If consumers are going online to shop for some of these disrupted categories, then landlords need to pull the services lever to restore foot traffic. Scentre is a good example of this dynamic, having been particularly successful in executing this strategy with 43% of the stores across its platform categorised as ‘experience-based’ at the end of 2019. The combined impact of a softer department store and specialty rental sector, along with the additional leasing and fit out costs of the forced conversion, has also impacted the operating cash performance and balance sheet metrics of the retail REIT sector versus office and industrial. This saw retail specialist REITs enter 2020 with reduced liquidity and more stretched balance sheets.
Unfortunately for retail REITs, a tenancy portfolio heavily weighted towards ‘experience-based’ tenancies rapidly morphed into a portfolio full of ‘non-essential’ services in the C-19 pandemic. Forced closures have also occurred at the same time as foot traffic has declined due to both isolation directives for the general public and the drop-off in international travel, which in turn has led retailers with large national ‘bricks and mortar’ store networks temporarily closing their shops.
The end result has been a perfect storm for retail REITs faced with the prospect of a large decline in Funds form Operations (FFO) due to reduced variable rents, rent relief support for impacted tenants, and ultimately increased spreads on lease renegotiations and higher vacancies.

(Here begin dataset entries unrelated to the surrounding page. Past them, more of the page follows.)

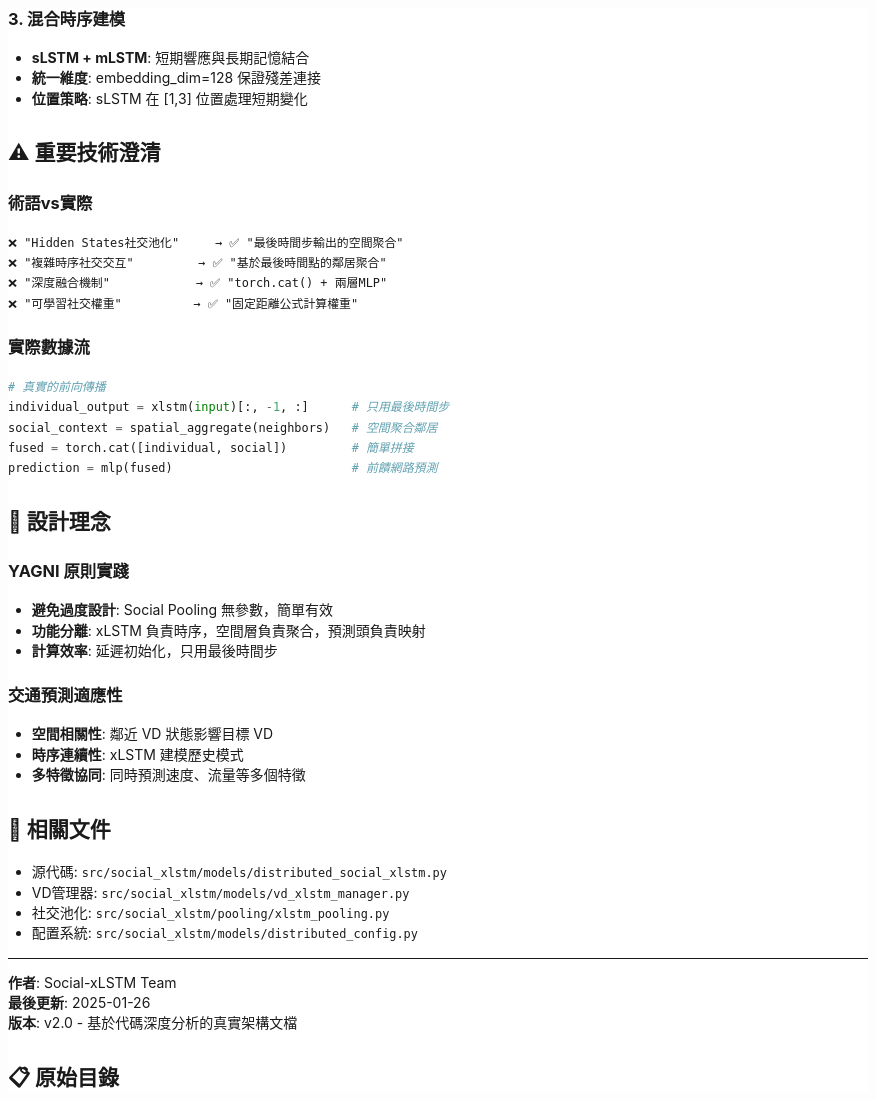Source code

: ### 3. 混合時序建模
- **sLSTM + mLSTM**: 短期響應與長期記憶結合
- **統一維度**: embedding_dim=128 保證殘差連接
- **位置策略**: sLSTM 在 [1,3] 位置處理短期變化

## ⚠️ **重要技術澄清**

### 術語vs實際
```
❌ "Hidden States社交池化"     → ✅ "最後時間步輸出的空間聚合"
❌ "複雜時序社交交互"         → ✅ "基於最後時間點的鄰居聚合"
❌ "深度融合機制"            → ✅ "torch.cat() + 兩層MLP"
❌ "可學習社交權重"          → ✅ "固定距離公式計算權重"
```

### 實際數據流
```python
# 真實的前向傳播
individual_output = xlstm(input)[:, -1, :]      # 只用最後時間步
social_context = spatial_aggregate(neighbors)   # 空間聚合鄰居
fused = torch.cat([individual, social])         # 簡單拼接
prediction = mlp(fused)                         # 前饋網路預測
```

## 📝 **設計理念**

### YAGNI 原則實踐
- **避免過度設計**: Social Pooling 無參數，簡單有效
- **功能分離**: xLSTM 負責時序，空間層負責聚合，預測頭負責映射
- **計算效率**: 延遲初始化，只用最後時間步

### 交通預測適應性
- **空間相關性**: 鄰近 VD 狀態影響目標 VD
- **時序連續性**: xLSTM 建模歷史模式
- **多特徵協同**: 同時預測速度、流量等多個特徵

## 🔗 **相關文件**

- 源代碼: `src/social_xlstm/models/distributed_social_xlstm.py`
- VD管理器: `src/social_xlstm/models/vd_xlstm_manager.py`
- 社交池化: `src/social_xlstm/pooling/xlstm_pooling.py`
- 配置系統: `src/social_xlstm/models/distributed_config.py`

---

**作者**: Social-xLSTM Team  
**最後更新**: 2025-01-26  
**版本**: v2.0 - 基於代碼深度分析的真實架構文檔

## 📋 原始目錄
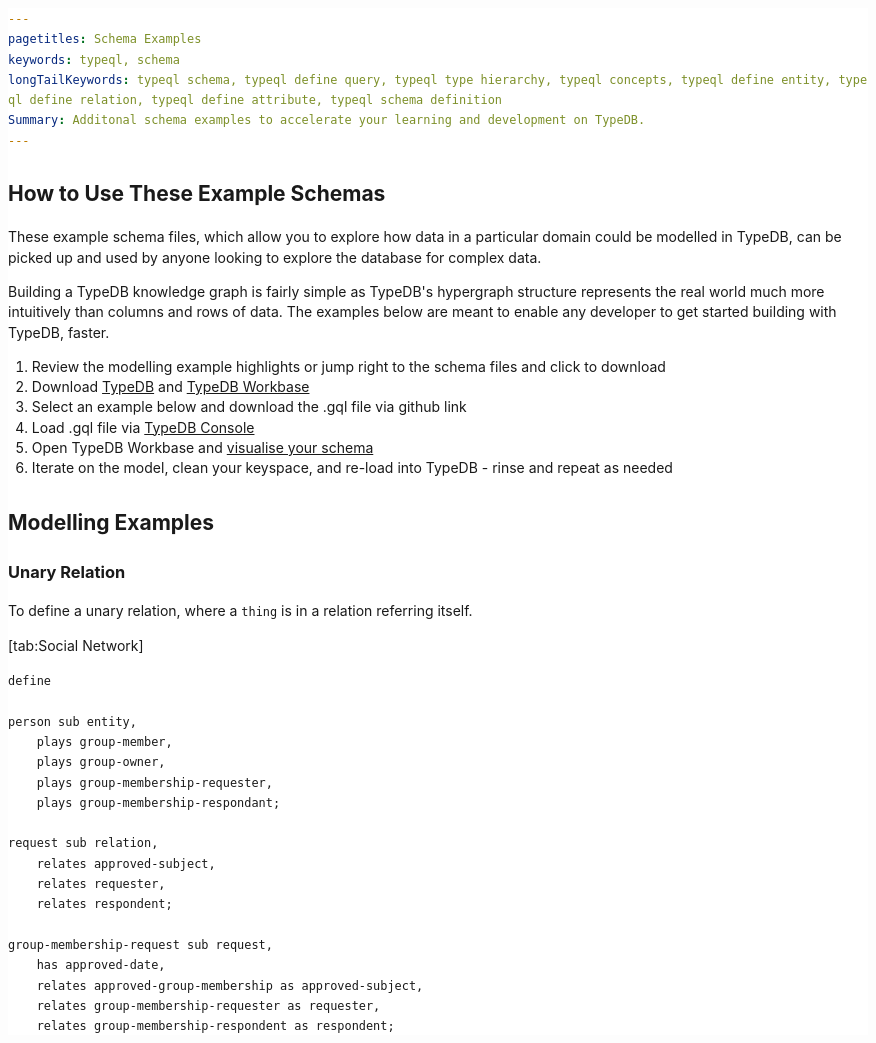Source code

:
 ```yaml
---
pagetitles: Schema Examples
keywords: typeql, schema
longTailKeywords: typeql schema, typeql define query, typeql type hierarchy, typeql concepts, typeql define entity, typeql define relation, typeql define attribute, typeql schema definition
Summary: Additonal schema examples to accelerate your learning and development on TypeDB. 
---
```


## How to Use These Example Schemas

These example schema files, which allow you to explore how data in a particular domain could be modelled in TypeDB, can be picked up and used by anyone looking to explore the database for complex data.

Building a TypeDB knowledge graph is fairly simple as TypeDB's hypergraph structure represents the real world much more intuitively than columns and rows of data. The examples below are meant to enable any developer to get started building with TypeDB, faster.

1. Review the modelling example highlights or jump right to the schema files and click to download
2. Download [TypeDB](http://docs.vaticle.com/docs/running-typedb/install-and-run#download-and-install-typedb) and [TypeDB Workbase](https://grakn.ai/download#workbase)
3. Select an example below and download the .gql file via github link
4. Load .gql file via [TypeDB Console](http://docs.vaticle.com/docs/running-typedb/console)
5. Open TypeDB Workbase and [visualise your schema](http://docs.vaticle.com/docs/workbase/schema-designer)
6. Iterate on the model, clean your keyspace, and re-load into TypeDB - rinse and repeat as needed

## Modelling Examples

### Unary Relation
To define a unary relation, where a `thing` is in a relation referring itself.

<div class="tabs dark">

[tab:Social Network]


```typeql
define

person sub entity,
    plays group-member,
    plays group-owner,
    plays group-membership-requester,
    plays group-membership-respondant;

request sub relation,
    relates approved-subject,
    relates requester,
    relates respondent;

group-membership-request sub request,
    has approved-date,
    relates approved-group-membership as approved-subject,
    relates group-membership-requester as requester,
    relates group-membership-respondent as respondent;
```
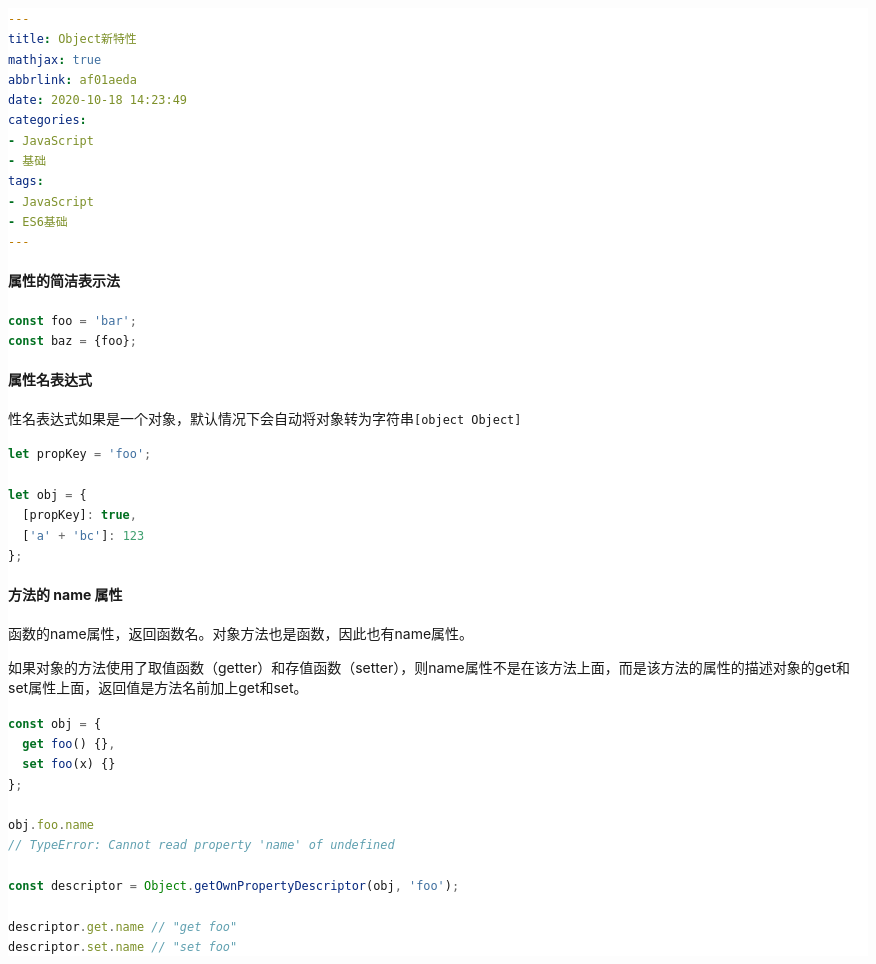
 ```yaml
---
title: Object新特性
mathjax: true
abbrlink: af01aeda
date: 2020-10-18 14:23:49
categories:
- JavaScript
- 基础
tags:
- JavaScript
- ES6基础
---
```



#### 属性的简洁表示法

```javascript
const foo = 'bar';
const baz = {foo};
```

#### 属性名表达式

性名表达式如果是一个对象，默认情况下会自动将对象转为字符串`[object Object]`

```javascript
let propKey = 'foo';

let obj = {
  [propKey]: true,
  ['a' + 'bc']: 123
};
```

#### 方法的 name 属性

函数的name属性，返回函数名。对象方法也是函数，因此也有name属性。

如果对象的方法使用了取值函数（getter）和存值函数（setter），则name属性不是在该方法上面，而是该方法的属性的描述对象的get和set属性上面，返回值是方法名前加上get和set。

```javascript
const obj = {
  get foo() {},
  set foo(x) {}
};

obj.foo.name
// TypeError: Cannot read property 'name' of undefined

const descriptor = Object.getOwnPropertyDescriptor(obj, 'foo');

descriptor.get.name // "get foo"
descriptor.set.name // "set foo"
```
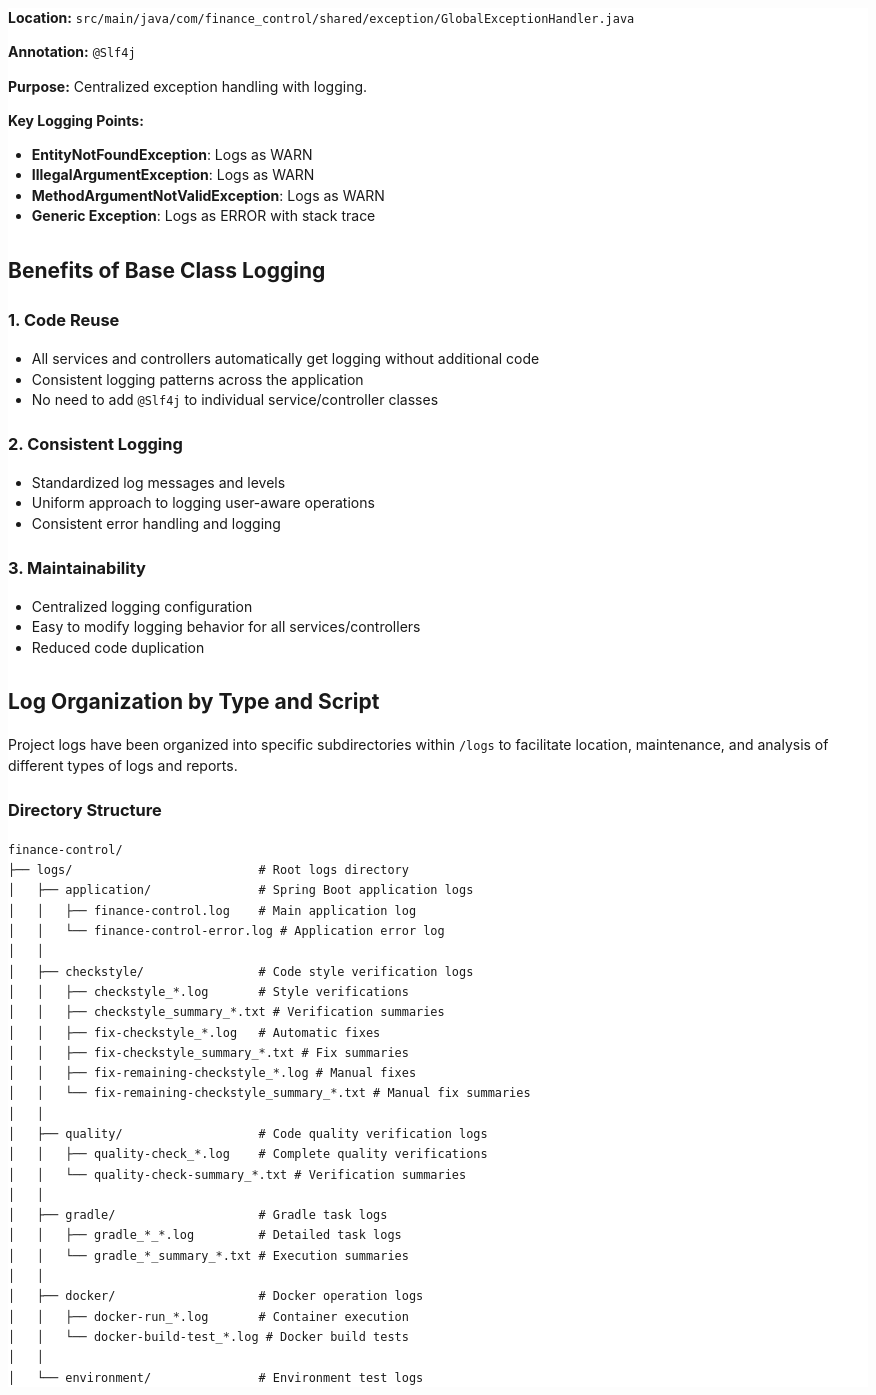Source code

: **Location:** `src/main/java/com/finance_control/shared/exception/GlobalExceptionHandler.java`

**Annotation:** `@Slf4j`

**Purpose:** Centralized exception handling with logging.

**Key Logging Points:**
- **EntityNotFoundException**: Logs as WARN
- **IllegalArgumentException**: Logs as WARN
- **MethodArgumentNotValidException**: Logs as WARN
- **Generic Exception**: Logs as ERROR with stack trace

## Benefits of Base Class Logging

### 1. Code Reuse
- All services and controllers automatically get logging without additional code
- Consistent logging patterns across the application
- No need to add `@Slf4j` to individual service/controller classes

### 2. Consistent Logging
- Standardized log messages and levels
- Uniform approach to logging user-aware operations
- Consistent error handling and logging

### 3. Maintainability
- Centralized logging configuration
- Easy to modify logging behavior for all services/controllers
- Reduced code duplication

## Log Organization by Type and Script

Project logs have been organized into specific subdirectories within `/logs` to facilitate location, maintenance, and analysis of different types of logs and reports.

### Directory Structure

```
finance-control/
├── logs/                          # Root logs directory
│   ├── application/               # Spring Boot application logs
│   │   ├── finance-control.log    # Main application log
│   │   └── finance-control-error.log # Application error log
│   │
│   ├── checkstyle/                # Code style verification logs
│   │   ├── checkstyle_*.log       # Style verifications
│   │   ├── checkstyle_summary_*.txt # Verification summaries
│   │   ├── fix-checkstyle_*.log   # Automatic fixes
│   │   ├── fix-checkstyle_summary_*.txt # Fix summaries
│   │   ├── fix-remaining-checkstyle_*.log # Manual fixes
│   │   └── fix-remaining-checkstyle_summary_*.txt # Manual fix summaries
│   │
│   ├── quality/                   # Code quality verification logs
│   │   ├── quality-check_*.log    # Complete quality verifications
│   │   └── quality-check-summary_*.txt # Verification summaries
│   │
│   ├── gradle/                    # Gradle task logs
│   │   ├── gradle_*_*.log         # Detailed task logs
│   │   └── gradle_*_summary_*.txt # Execution summaries
│   │
│   ├── docker/                    # Docker operation logs
│   │   ├── docker-run_*.log       # Container execution
│   │   └── docker-build-test_*.log # Docker build tests
│   │
│   └── environment/               # Environment test logs
```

A-REIT balance sheets are holding up in face of the COVID-19 crisis
Despite the headwinds of C-19, balance sheet conservatism means it is still unlikely that larger trusts will need to resort to the deeply dilutive recapitalisations witnessed during the GFC. As the table below shows, balance sheet metrics for the top five A-REITs by market cap as at 31 December 2019 indicate that debt remains manageable. Outside of Scentre Group, the other large REITs all have conservative metrics, with gearing ratios well below 30% and Interest Coverage Ratios (ICRs) above 5x. Further, the composition of their loan books are demarcated by a much greater exposure to bond markets, longer-dated terms to maturity, and ample liquidity.
Balance sheet metrics for top five large A-REITs remain relatively healthy
|ASX Code||Name||Gearing ratio||ICR (x)||Liquid. $’b||Bonds||Term Mat. (Yrs)||Current Refis $’b||Int. Costs|
Source: Lonsec, Company Financial Reports
The outlier here, however, is Scentre Group, with the longer-term retail sector headwinds meaning it entered the C-19 period with both a higher gearing ratio of 33%, a lower ICR of 3.6x, and the need to refinance over $2.5 billion in debt expiring in the short term. This, along with the more acute impacts on its operations from C-19, is a key reason for its recent underperformance versus peers. However, even Scentre’s metrics are well below the GFC, when the average gearing ratio was closer to 40% and the ethos of financing long-term assets with short-term bank debt was in the ascendancy.
There is still a great deal of uncertainty and many moving parts to the C-19 pandemic, including government policy responses, and likely many months before the economy returns to normal (or as close to normal as we can expect). Overall, however, the major A-REITs appear in good shape and are well positioned to weather the storm without the scale of the recapitalisations we saw in 2008-09.